Work order 1 ▸ According to the admissibility decision, on what date was the application lodged?
Work order 2 ▸ Carry on the admissibility decision from the point where it ends.

Text block ▸
▽

AS TO THE ADMISSIBILITY OF

Application no. 515/02
by Frank HENWORTH
against the United Kingdom

The European Court of Human Rights (Fourth Section), sitting on 16 September 2003 as a Chamber composed of:

Mr M. Pellonpää, President,
Sir Nicolas Bratza,
Mrs V. Strážnická,
Mr R. Maruste,
Mr S. Pavlovschi,
Mr L. Garlicki,
Mr J. Borrego Borrego, judges,
and Mr M. O’Boyle, Section Registrar,

Having regard to the above application lodged on 15 December 2001,

Having regard to the partial decision of 14 January 2003,

Having regard to the observations submitted by the respondent government and the observations in reply submitted by the applicant,

Having deliberated, decides as follows:

THE FACTS

The applicant, Mr Frank Henworth, is a United Kingdom national, who is currently detained in HM Prison Long Lartin. He was represented before the Court by Mr C. Campbell Clyne, a lawyer practising in London.

The facts of the case, as submitted by the parties, may be summarised as follows.

△

Given entries ▸
▽

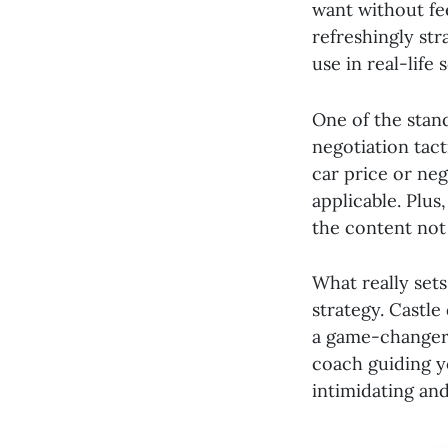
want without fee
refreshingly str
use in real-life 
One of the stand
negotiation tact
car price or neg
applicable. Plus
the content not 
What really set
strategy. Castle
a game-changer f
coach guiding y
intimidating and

△

Exercise answer 1 ▸ 15 December 2001

Exercise answer 2 ▸
On 15 June 1995, Patrick ‘Nobby’ Clarke was murdered in the flat he had shared with the applicant for the preceding eighteen months. He had been clubbed over the head with what was probably a hammerhead in a sock and possibly another weapon. The applicant was arrested and charged with murder on 16 June 1995.

On 10 July 1996, the applicant was tried for the murder of Mr Clarke, the issue for the jury being whether it was the applicant who was responsible for the murder. He was convicted on 26 July 1996 and appealed against the conviction. On 26 February 1998 the conviction was quashed by the Court of Appeal on the basis that the judge had misdirected the jury. A retrial was ordered which took place between 20 July and 5 August 1998, when the jury was unable to reach a verdict and was discharged.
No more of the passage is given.